WASHINGTON, DC – The Bush Administration today finalized new forest policy regulations that potentially open millions of acres of national forests to logging and mining projects with little or no attention given to the effect those projects would have on wildlife and the environment. The regulations reverse decades of progress toward responsible forest management and represent another serious blow, along with the Bush Administration’s “Healthy Forests Initiative,” to sound management of the public’s 191 million acre national forest system.

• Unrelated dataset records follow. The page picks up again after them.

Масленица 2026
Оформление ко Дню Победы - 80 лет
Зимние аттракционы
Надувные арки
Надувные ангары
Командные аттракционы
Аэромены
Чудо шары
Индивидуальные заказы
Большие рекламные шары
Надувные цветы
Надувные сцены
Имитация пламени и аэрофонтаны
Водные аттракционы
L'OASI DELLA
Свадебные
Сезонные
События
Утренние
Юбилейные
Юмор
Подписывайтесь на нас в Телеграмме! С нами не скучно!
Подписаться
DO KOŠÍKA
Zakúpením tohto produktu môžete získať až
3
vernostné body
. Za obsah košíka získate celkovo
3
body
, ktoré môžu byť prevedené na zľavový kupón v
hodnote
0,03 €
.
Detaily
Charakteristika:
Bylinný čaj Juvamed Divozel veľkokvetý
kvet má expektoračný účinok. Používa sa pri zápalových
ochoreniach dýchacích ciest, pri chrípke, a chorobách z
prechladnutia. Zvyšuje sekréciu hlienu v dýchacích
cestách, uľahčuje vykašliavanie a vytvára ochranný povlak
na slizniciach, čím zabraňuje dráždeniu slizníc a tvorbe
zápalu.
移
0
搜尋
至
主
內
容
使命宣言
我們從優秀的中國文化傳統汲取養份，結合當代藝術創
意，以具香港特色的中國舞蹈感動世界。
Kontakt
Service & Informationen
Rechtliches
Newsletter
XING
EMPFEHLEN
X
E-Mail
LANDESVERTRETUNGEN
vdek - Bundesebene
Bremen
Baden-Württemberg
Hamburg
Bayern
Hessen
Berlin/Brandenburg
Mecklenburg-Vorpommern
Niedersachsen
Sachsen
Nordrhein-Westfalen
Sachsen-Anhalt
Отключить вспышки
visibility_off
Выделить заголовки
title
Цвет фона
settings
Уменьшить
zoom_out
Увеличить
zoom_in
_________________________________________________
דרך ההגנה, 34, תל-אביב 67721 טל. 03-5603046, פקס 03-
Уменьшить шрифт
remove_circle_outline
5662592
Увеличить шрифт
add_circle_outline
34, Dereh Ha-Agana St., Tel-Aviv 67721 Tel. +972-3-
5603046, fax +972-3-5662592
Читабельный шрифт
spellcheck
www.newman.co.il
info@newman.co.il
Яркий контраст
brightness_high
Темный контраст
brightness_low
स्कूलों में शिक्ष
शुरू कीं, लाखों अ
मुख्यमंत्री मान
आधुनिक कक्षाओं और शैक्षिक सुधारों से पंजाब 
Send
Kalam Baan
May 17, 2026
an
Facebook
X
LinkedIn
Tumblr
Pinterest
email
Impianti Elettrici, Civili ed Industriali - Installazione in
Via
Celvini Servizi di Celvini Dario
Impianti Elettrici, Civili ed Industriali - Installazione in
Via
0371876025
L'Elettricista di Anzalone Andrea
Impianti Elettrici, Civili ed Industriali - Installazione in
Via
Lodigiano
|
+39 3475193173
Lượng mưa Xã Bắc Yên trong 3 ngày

“The President’s forest regulations are an early Christmas gift to the timber industry masquerading as a government streamlining measure,” said Rodger Schlickeisen, President of Defenders of Wildlife. “This is all about opening more and more forested lands to unsustainable logging with no regard for environmental impact.”

“The new regulations jeopardize important wildlife habitat and put more species at risk of endangerment and extinction. They toss aside decades of bipartisan consensus on forest protection and fly in the face of the recommendations of hundreds of scientists and expert policy makers,” continued Schlickeisen. [emphasis added] [...]
What kind of bootscraper would call legislation the "Healthy Forest Initiative," when it obviously has nothing to do with healthy anything.  A damn liar -- the same liar we just reelected.  But that is a rant tangent. 

The real point of this post is this: obscure species are extremely valuable resources.  An Ecuadorian frog has provided us with a molecule that may help with the problem of drug abuse, not to mention the problem of chronic pain.  Any policy that erodes the protection of endangered species is foolish and short-sighted.